1. Evaluate the influence of conservation practices (e.g., tillage, cover crops, and soil amendments) on C and nutrient cycling through the soil profile to inform management and cropping system practices regarding optimization of C and nutrient cycling for increased productivity, sustainability, and ecosystem services. o Sub-Objectives 1.A-1.D can be found in uploaded post plan in Related Docs. 2. Investigate the effects of integrating multiple conservation practices (e.g., tillage, cover crops) on crop productivity and soil health to provide information and support development of tools to producers and managers in response to conservation practice adoption. o Sub-Objectives 2.A and 2.B can be found in uploaded post plan in Related Docs. 3. Evaluate the long-term ecosystem benefits of conservation practices resilient to climatic variation to provide data and tools to producers and farm managers for assessing best conservation practices. o Sub-Objectives 3.A-3.C can be found in uploaded post plan in Related Docs. 4. Develop management practices incorporating the latest technology developments for a field-size aspirational four-year dryland crop rotation system with precision nutrient, agrichemical, and weed control and crop population management. 212 C4 PS4A,4B. 5. Evaluate potential alternative crops and management practices for introduction into the aspirational wheat-based dryland rotation system. 212 C4 PS4A, 4B.

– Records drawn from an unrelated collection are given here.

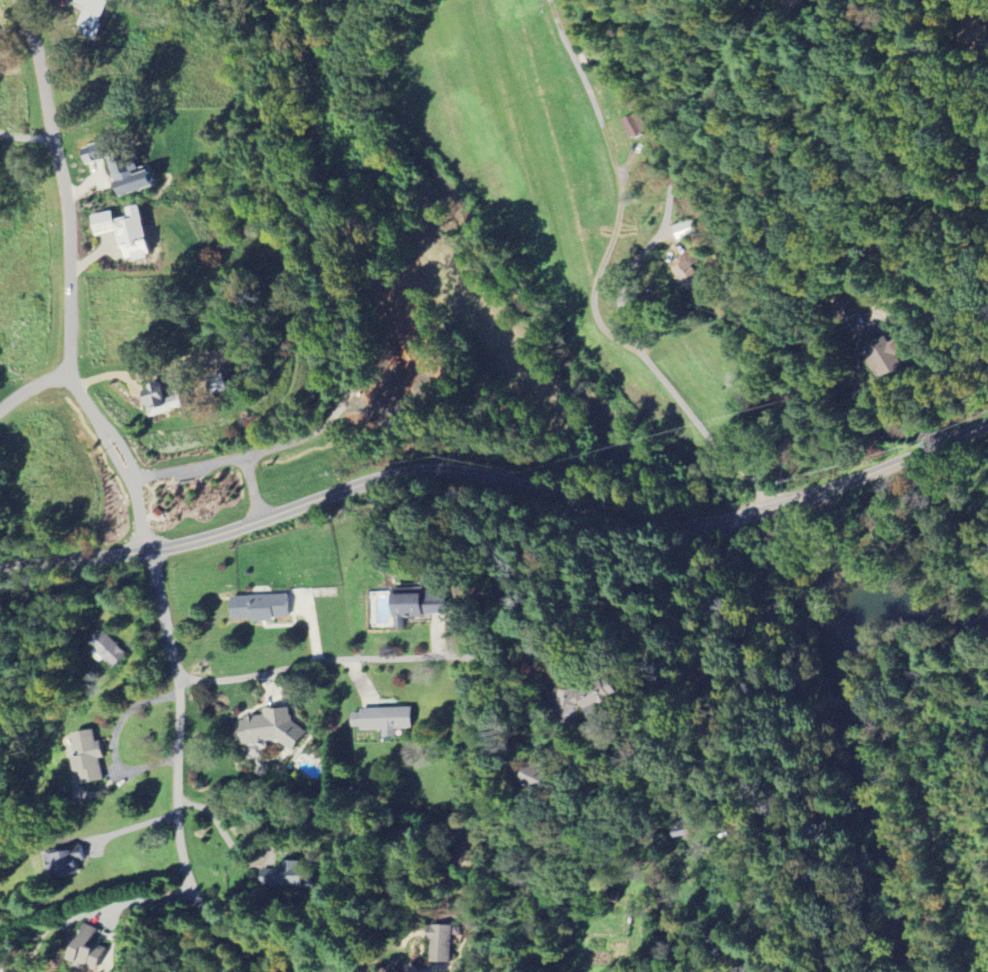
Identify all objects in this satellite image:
building: (97, 16)
road: (585, 88)
building: (633, 125)
road: (26, 136)
building: (124, 169)
road: (671, 180)
road: (66, 222)
building: (131, 231)
building: (685, 272)
building: (849, 308)
road: (636, 354)
building: (884, 357)
road: (34, 393)
building: (168, 400)
road: (116, 451)
road: (498, 479)
road: (134, 504)
road: (922, 540)
building: (264, 606)
building: (413, 607)
building: (440, 634)
building: (110, 650)
road: (362, 655)
road: (516, 659)
road: (1, 679)
river: (835, 692)
building: (594, 694)
building: (386, 719)
building: (274, 728)
road: (110, 741)
building: (91, 755)
road: (176, 798)
road: (124, 828)
road: (268, 842)
building: (67, 861)
building: (291, 875)
road: (143, 899)
building: (90, 951)

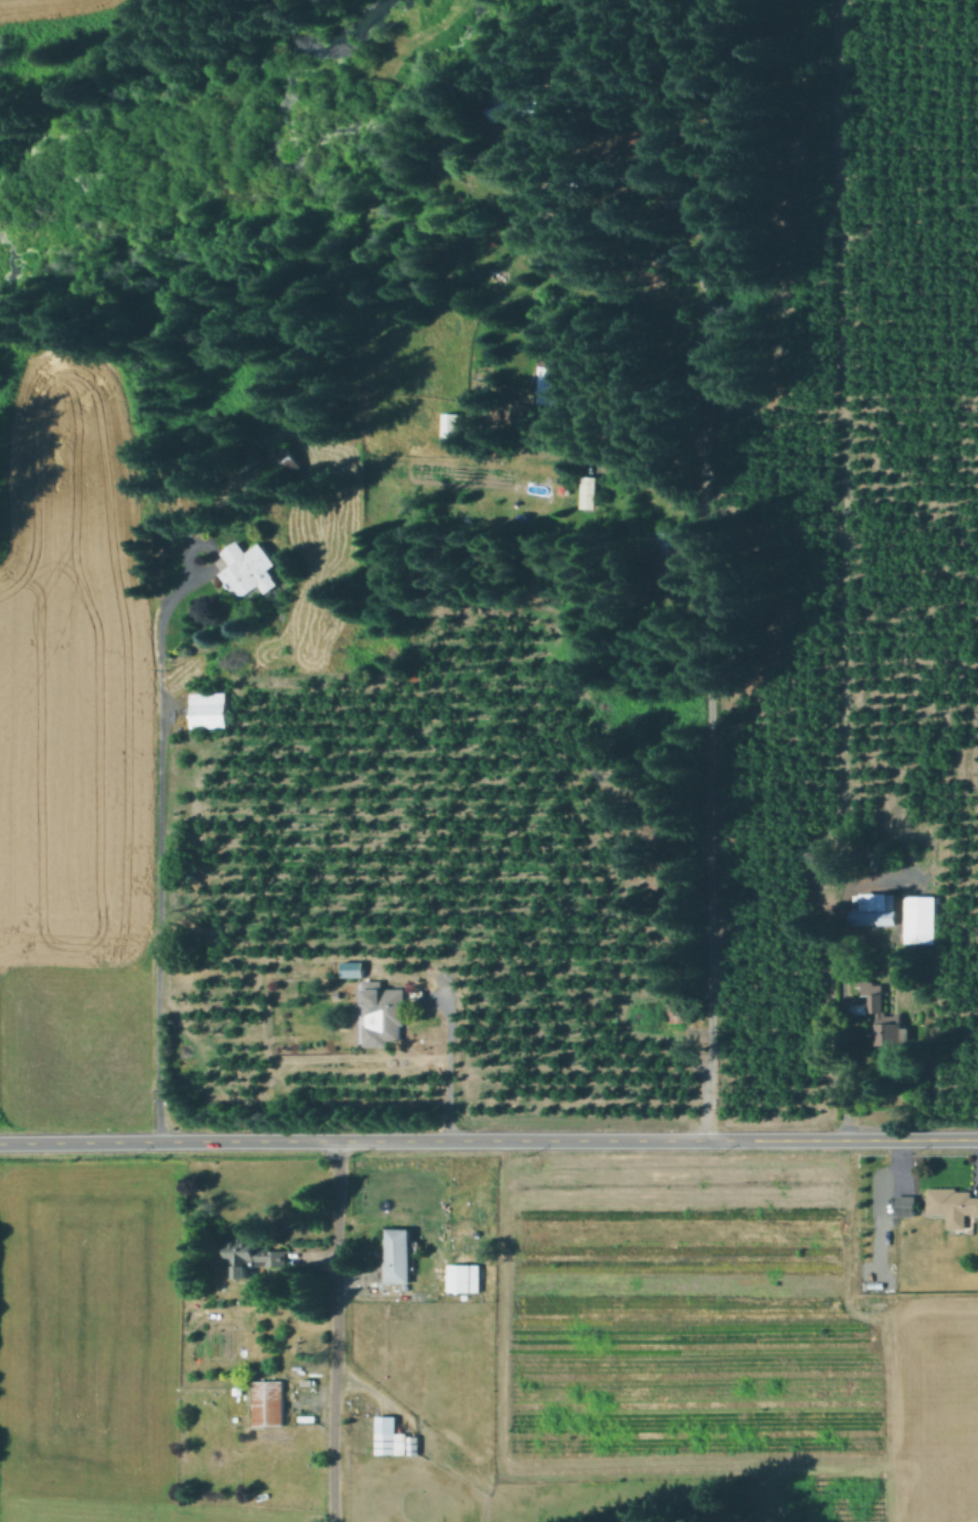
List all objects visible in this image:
crop: (71, 18)
building: (525, 103)
building: (651, 141)
building: (679, 189)
road: (599, 227)
building: (557, 255)
building: (558, 383)
building: (453, 428)
building: (282, 463)
building: (592, 490)
road: (846, 501)
building: (669, 558)
building: (250, 569)
road: (709, 642)
crop: (71, 678)
building: (210, 710)
road: (159, 849)
building: (877, 908)
building: (923, 919)
building: (357, 968)
building: (862, 1008)
building: (384, 1013)
building: (681, 1014)
building: (887, 1016)
crop: (76, 1048)
road: (448, 1051)
road: (843, 1066)
road: (489, 1140)
road: (879, 1203)
building: (908, 1205)
building: (952, 1208)
building: (249, 1254)
building: (400, 1255)
building: (465, 1287)
road: (392, 1292)
road: (338, 1331)
crop: (480, 1334)
building: (270, 1403)
building: (390, 1435)

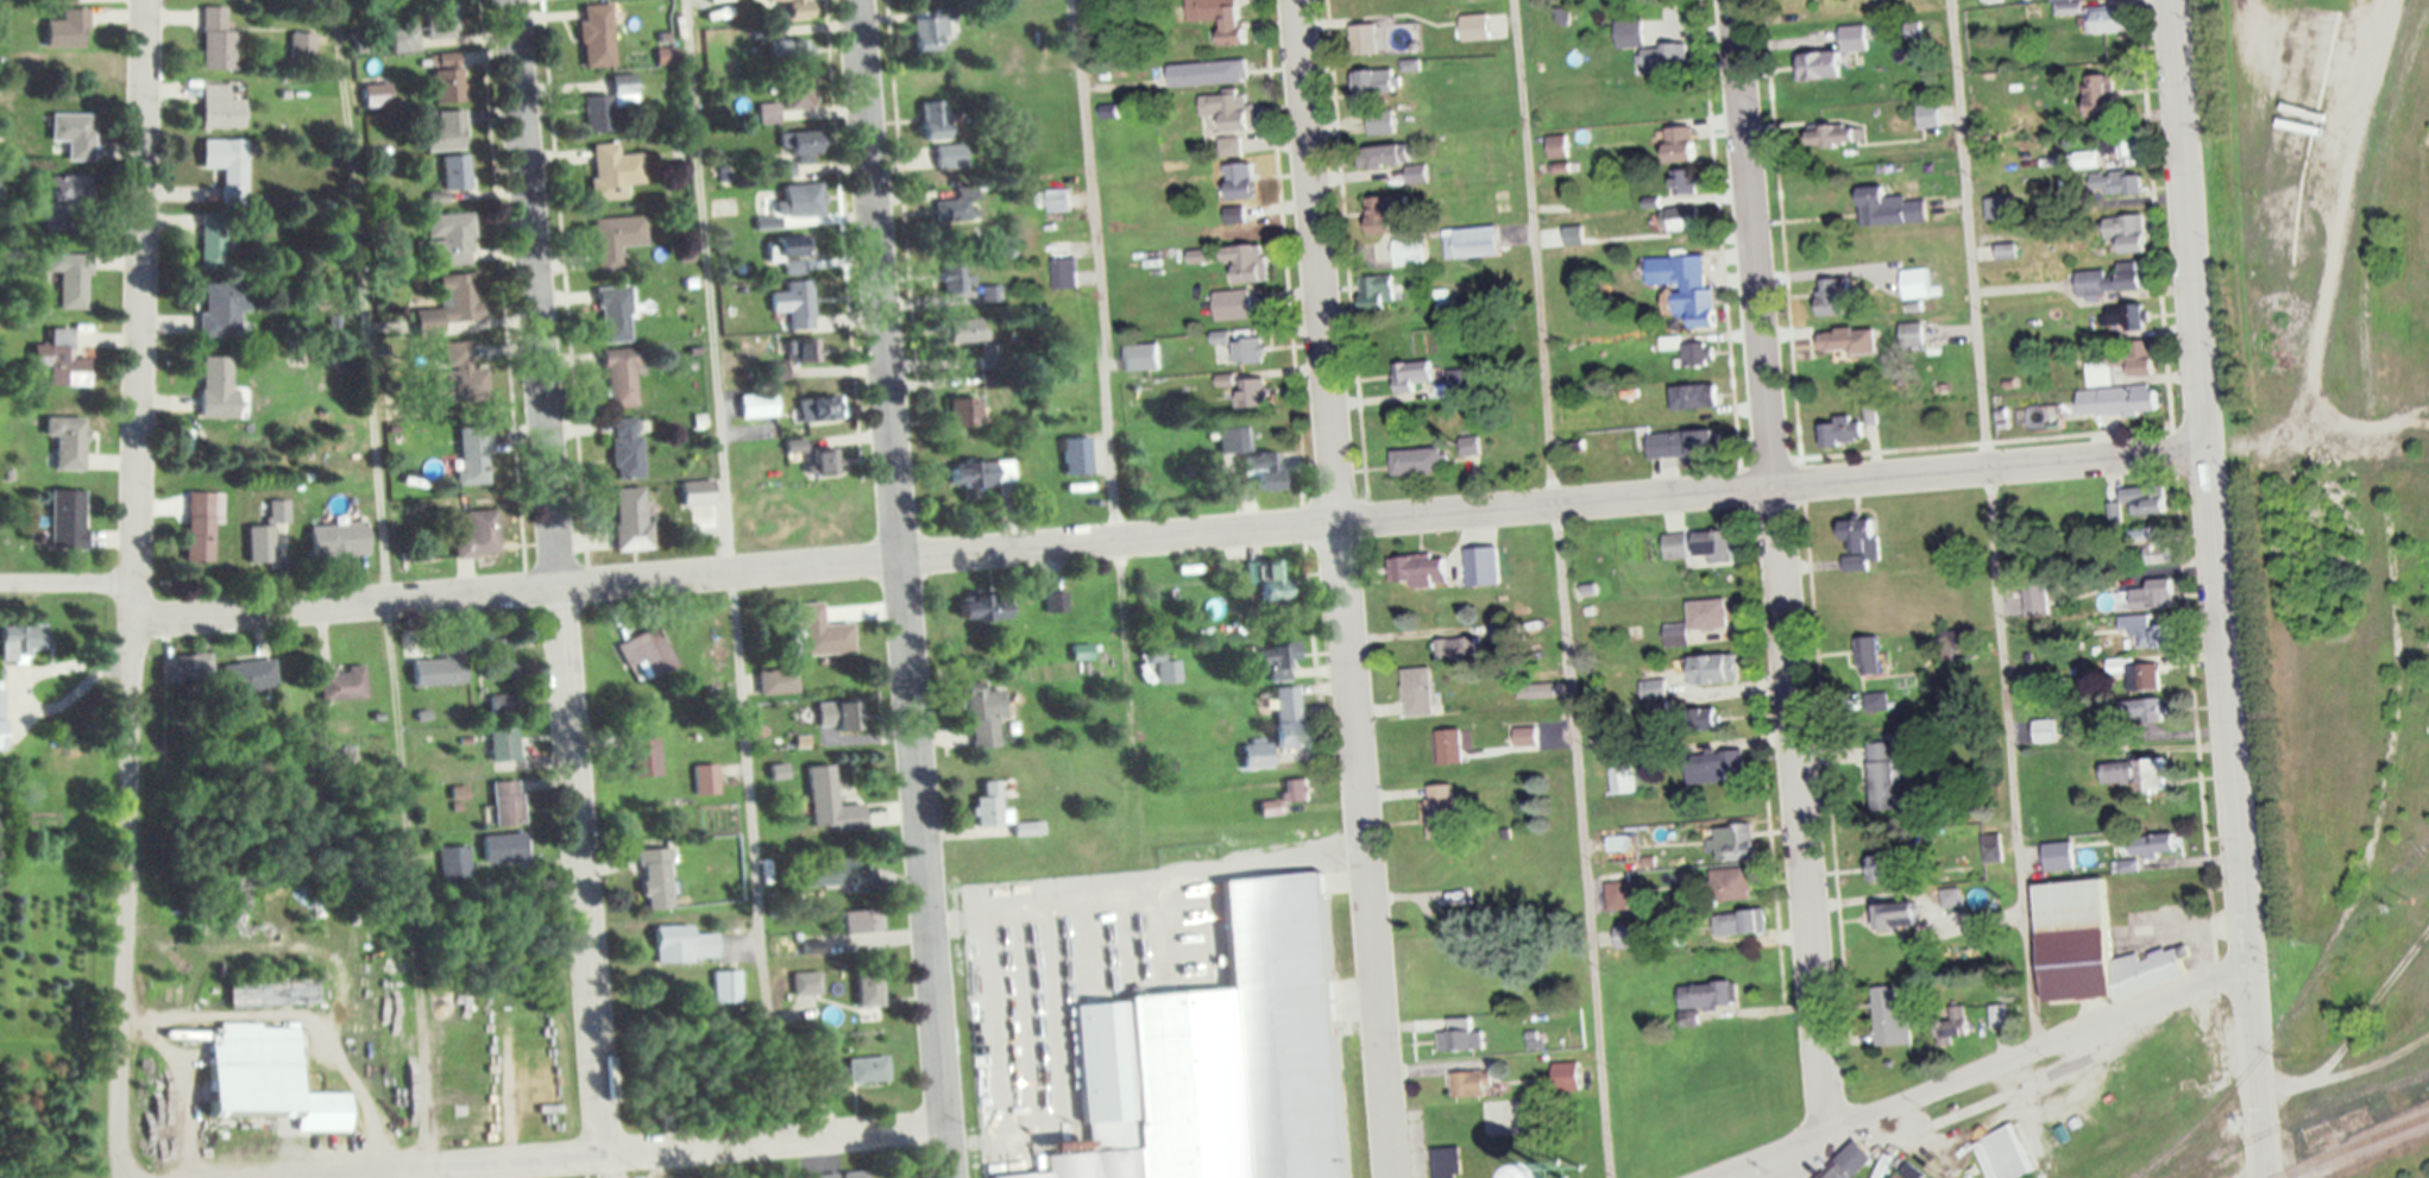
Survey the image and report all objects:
building: (1992, 0)
building: (65, 1)
building: (1797, 4)
building: (792, 8)
building: (1219, 17)
building: (2106, 21)
building: (424, 28)
building: (1473, 28)
building: (930, 29)
building: (66, 30)
building: (1629, 33)
building: (596, 35)
building: (215, 40)
building: (1364, 40)
building: (301, 47)
building: (787, 52)
building: (2101, 52)
building: (1833, 55)
building: (1207, 73)
building: (446, 78)
building: (1380, 81)
building: (798, 92)
building: (2103, 97)
building: (605, 106)
building: (219, 107)
building: (1229, 109)
building: (1934, 116)
building: (934, 120)
building: (1380, 122)
building: (446, 132)
building: (73, 135)
building: (1834, 135)
building: (802, 145)
building: (1680, 145)
building: (1557, 147)
building: (1388, 155)
building: (949, 156)
building: (225, 164)
building: (612, 172)
building: (455, 173)
building: (1240, 182)
building: (1684, 183)
building: (2118, 183)
building: (68, 191)
building: (1058, 201)
building: (798, 202)
building: (959, 206)
building: (1891, 209)
building: (1997, 209)
building: (1386, 215)
building: (2129, 232)
building: (212, 241)
building: (449, 241)
building: (615, 241)
building: (1469, 243)
building: (787, 248)
building: (2006, 251)
building: (1409, 252)
building: (1247, 263)
building: (1063, 275)
building: (955, 277)
building: (2112, 280)
building: (1919, 285)
building: (71, 286)
building: (1684, 287)
building: (1377, 291)
building: (1830, 303)
building: (795, 305)
building: (1232, 306)
building: (451, 309)
building: (221, 311)
building: (614, 315)
building: (2129, 318)
building: (962, 333)
building: (1912, 335)
building: (1847, 341)
building: (1249, 351)
building: (804, 352)
building: (1696, 355)
building: (1140, 358)
building: (60, 361)
building: (775, 372)
building: (461, 375)
building: (1411, 375)
building: (619, 379)
building: (2121, 383)
building: (216, 388)
building: (1693, 398)
road: (1107, 401)
building: (756, 407)
building: (819, 410)
building: (962, 413)
building: (1842, 433)
building: (66, 443)
building: (1661, 446)
building: (625, 449)
building: (1077, 457)
building: (472, 458)
building: (824, 462)
building: (1418, 462)
building: (981, 474)
building: (696, 493)
building: (2147, 500)
building: (630, 519)
building: (66, 520)
road: (1990, 523)
building: (201, 525)
road: (1167, 531)
building: (478, 537)
building: (340, 539)
building: (1860, 544)
building: (2155, 544)
building: (264, 545)
building: (1696, 547)
road: (1780, 566)
building: (1481, 568)
road: (730, 569)
building: (1421, 572)
road: (554, 578)
road: (67, 583)
road: (383, 584)
building: (1272, 585)
road: (902, 588)
road: (1344, 588)
road: (134, 589)
road: (1556, 589)
road: (2216, 589)
building: (2155, 596)
building: (1056, 603)
building: (983, 609)
building: (1696, 621)
railway: (2393, 625)
building: (2146, 631)
building: (820, 634)
building: (21, 643)
building: (1960, 645)
building: (646, 655)
building: (1866, 657)
building: (498, 660)
building: (1279, 660)
building: (197, 665)
building: (438, 670)
building: (1168, 670)
building: (1713, 670)
building: (249, 677)
building: (2144, 678)
building: (341, 684)
building: (1418, 693)
building: (2144, 710)
building: (838, 716)
building: (984, 716)
building: (1289, 717)
building: (0, 720)
building: (1702, 720)
building: (2045, 732)
building: (1525, 737)
building: (502, 745)
building: (1449, 748)
building: (643, 751)
building: (1257, 756)
building: (1714, 767)
building: (2120, 774)
building: (1882, 776)
building: (2156, 777)
building: (1621, 779)
building: (705, 780)
building: (1296, 790)
building: (829, 803)
building: (506, 804)
building: (990, 807)
building: (1271, 809)
building: (1440, 813)
building: (1739, 843)
building: (1616, 844)
building: (2155, 845)
building: (503, 848)
building: (1992, 848)
building: (2058, 857)
building: (453, 860)
building: (829, 873)
building: (655, 879)
building: (1730, 885)
building: (1619, 896)
building: (863, 923)
building: (1739, 924)
building: (1631, 935)
building: (683, 945)
building: (2095, 948)
building: (804, 983)
building: (726, 987)
building: (868, 990)
building: (270, 993)
building: (1707, 996)
building: (1888, 1018)
building: (1951, 1031)
building: (1460, 1037)
building: (1219, 1058)
building: (866, 1071)
road: (1976, 1071)
building: (822, 1075)
building: (1565, 1076)
building: (266, 1080)
building: (1470, 1085)
railway: (2296, 1120)
building: (2334, 1128)
building: (2065, 1131)
railway: (2352, 1147)
road: (627, 1154)
building: (2004, 1154)
building: (1446, 1163)
building: (1842, 1168)
building: (1568, 1169)
building: (854, 1175)
building: (1896, 1175)
building: (819, 1176)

Soil function is an interplay of physical, chemical, and biological processes, and soil microbes play a direct role in driving soil chemical and physical processes important for overall ecosystem function. There remains, however, substantial uncertainty regarding how critical factors such as the soil’s microbiome, variabilities in nutrient cycling, management strategies, and variabilities in environment and/or climate change all interact to determine agricultural productivity and environmental outcomes. This project utilizes a holistic systems approach to develop new Best Management Practices and understanding of the interactive nature and interdependence of the Genetics x Environment x Management (GxExM) factors that result in highly productive and resilient agricultural systems. The objectives of this research are designed to integrate the scientists’ expertise related to soil function, crop productivity, and ecosystem services; each scientist is an expert in his/her field and responsible for the measurement of performance variables including, but not limited to, nutrient cycling, GHG monitoring and modeling, soil C sequestration and cycling, and soil biology structure and function. The knowledge and outcomes of this work will contribute to increased yield and profit sustainability for farmers; protection of ecosystems; increased nutrient use efficiency (NUE) and reduced losses of N from of N input application; and improved understanding of N cycling in cropping systems. Additionally, this research will increase C sequestration (C-Seq), reduce greenhouse gas (GHG) emissions, enhance soil quality/soil health, and increase resilience to climate change. These studies will contribute to improved agricultural production supported by a deeper understanding of soil biological processes; they will also contribute to improved soil biological properties and functions and to the development of sustainable agricultural systems in the Great Plains.